ボクは初恋をまだ、知らない。

「…俺に壁ドンして欲しい…だと??!」

啓介は真顔でリアクションしてきた。

「うんっ!ほら、早く!!」

るなが傍で見守る中、
ボクは子供が親に抱っこをせがむように
啓介に両手を広げたが…

「んな恥ずかしいこと出来る訳ないだろ!?」

「いててててっ!!」

啓介はやっぱり啓介で、
ボクに軽めのプロレス技をかけてきた。

「啓介くんっ!!お願いします!!
ツッキーのトキメキの確認なんです!!」

るなが懇願してくれて、"トキメキ"のフレーズに反応した啓介がピタリと止まった。

「まさか千景、男に壁ドンされたのか…?」

相変わらず娘の心配をする親の目になったが、
さらりとボクは「そーだよ。

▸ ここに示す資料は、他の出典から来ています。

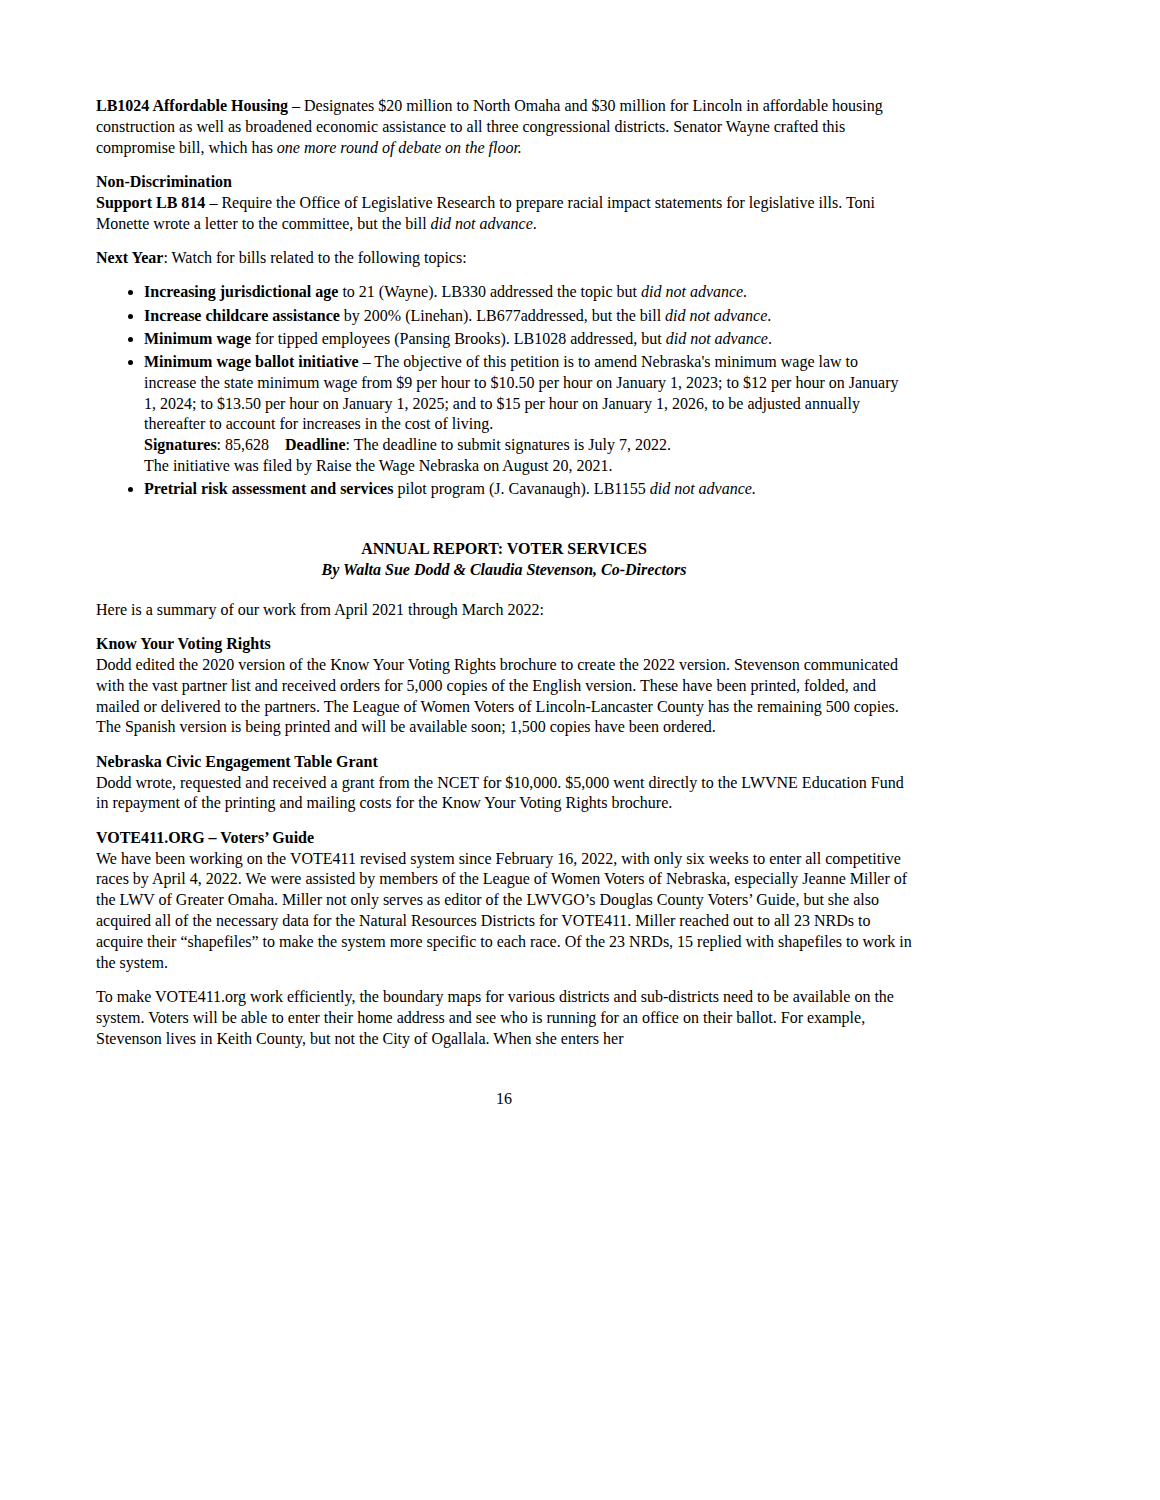LB1024 Affordable Housing – Designates $20 million to North Omaha and $30 million for Lincoln in affordable housing construction as well as broadened economic assistance to all three congressional districts. Senator Wayne crafted this compromise bill, which has one more round of debate on the floor.
Non-Discrimination
Support LB 814 – Require the Office of Legislative Research to prepare racial impact statements for legislative ills. Toni Monette wrote a letter to the committee, but the bill did not advance.
Next Year: Watch for bills related to the following topics:
Increasing jurisdictional age to 21 (Wayne). LB330 addressed the topic but did not advance.
Increase childcare assistance by 200% (Linehan). LB677addressed, but the bill did not advance.
Minimum wage for tipped employees (Pansing Brooks). LB1028 addressed, but did not advance.
Minimum wage ballot initiative – The objective of this petition is to amend Nebraska's minimum wage law to increase the state minimum wage from $9 per hour to $10.50 per hour on January 1, 2023; to $12 per hour on January 1, 2024; to $13.50 per hour on January 1, 2025; and to $15 per hour on January 1, 2026, to be adjusted annually thereafter to account for increases in the cost of living.
Signatures: 85,628 Deadline: The deadline to submit signatures is July 7, 2022.
The initiative was filed by Raise the Wage Nebraska on August 20, 2021.
Pretrial risk assessment and services pilot program (J. Cavanaugh). LB1155 did not advance.
ANNUAL REPORT: VOTER SERVICES
By Walta Sue Dodd & Claudia Stevenson, Co-Directors
Here is a summary of our work from April 2021 through March 2022:
Know Your Voting Rights
Dodd edited the 2020 version of the Know Your Voting Rights brochure to create the 2022 version. Stevenson communicated with the vast partner list and received orders for 5,000 copies of the English version. These have been printed, folded, and mailed or delivered to the partners. The League of Women Voters of Lincoln-Lancaster County has the remaining 500 copies. The Spanish version is being printed and will be available soon; 1,500 copies have been ordered.
Nebraska Civic Engagement Table Grant
Dodd wrote, requested and received a grant from the NCET for $10,000. $5,000 went directly to the LWVNE Education Fund in repayment of the printing and mailing costs for the Know Your Voting Rights brochure.
VOTE411.ORG – Voters’ Guide
We have been working on the VOTE411 revised system since February 16, 2022, with only six weeks to enter all competitive races by April 4, 2022. We were assisted by members of the League of Women Voters of Nebraska, especially Jeanne Miller of the LWV of Greater Omaha. Miller not only serves as editor of the LWVGO’s Douglas County Voters’ Guide, but she also acquired all of the necessary data for the Natural Resources Districts for VOTE411. Miller reached out to all 23 NRDs to acquire their “shapefiles” to make the system more specific to each race. Of the 23 NRDs, 15 replied with shapefiles to work in the system.
To make VOTE411.org work efficiently, the boundary maps for various districts and sub-districts need to be available on the system. Voters will be able to enter their home address and see who is running for an office on their ballot. For example, Stevenson lives in Keith County, but not the City of Ogallala. When she enters her
16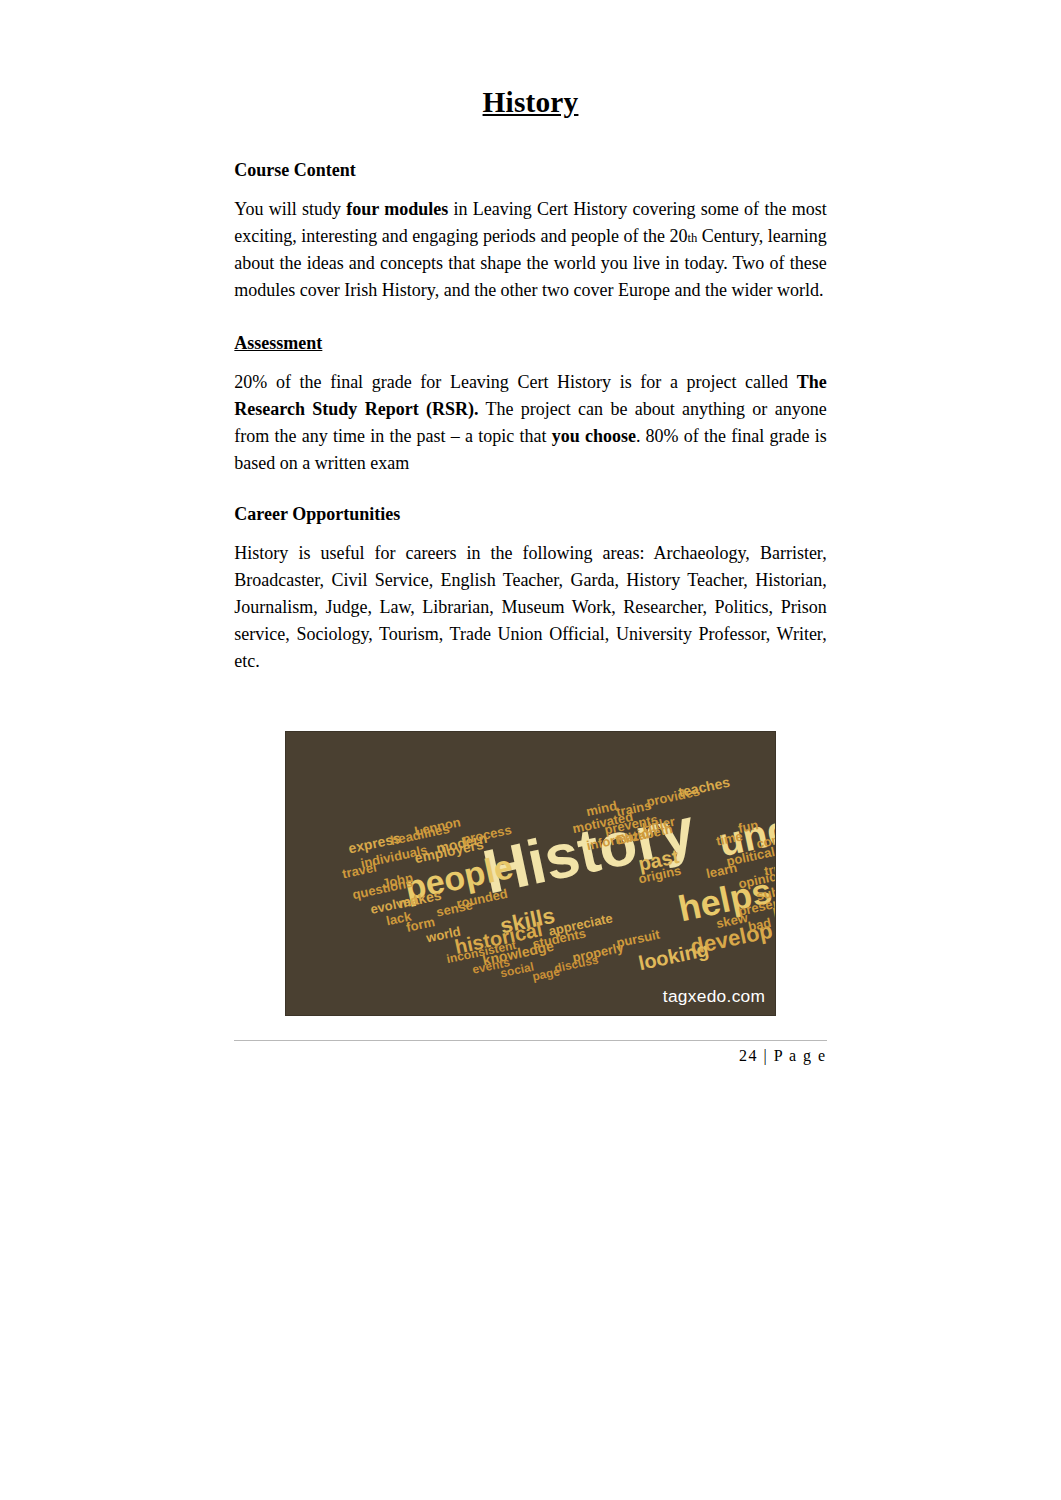History
Course Content
You will study four modules in Leaving Cert History covering some of the most exciting, interesting and engaging periods and people of the 20th Century, learning about the ideas and concepts that shape the world you live in today. Two of these modules cover Irish History, and the other two cover Europe and the wider world.
Assessment
20% of the final grade for Leaving Cert History is for a project called The Research Study Report (RSR). The project can be about anything or anyone from the any time in the past – a topic that you choose. 80% of the final grade is based on a written exam
Career Opportunities
History is useful for careers in the following areas: Archaeology, Barrister, Broadcaster, Civil Service, English Teacher, Garda, History Teacher, Historian, Journalism, Judge, Law, Librarian, Museum Work, Researcher, Politics, Prison service, Sociology, Tourism, Trade Union Official, University Professor, Writer, etc.
History understanding people helps skills historical past develop looking knowledge students appreciate properly discuss page social events inconsistent world form lack evolved questions travel individuals express headlines Lennon modern process employers makes sense rounded John trains provides teaches prevents information motivated mind Elizabeth Hitler time fun complex political learn opinions truly behaved subjects think present problems skew bad live lets origins pursuit tagxedo.com
24 | P a g e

」と言った。

真顔に戻った啓介。

るなが今日の出来事を語ると、
何となく状況を理解してくれたみたいだ。

「恋なのか確認ね。…まぁ、千景は確かに恋愛経験ねぇから分かるけど…手法が危ういわバカ。」

……してくれそうなので、

バカの言葉には目を瞑ることにした。

「ぢゃあ、その時のシチュエーションと少し合わせて啓介くんのタオルを使おう!!」

るながニヤニヤしながら再現に近づける演出を考えてくれた。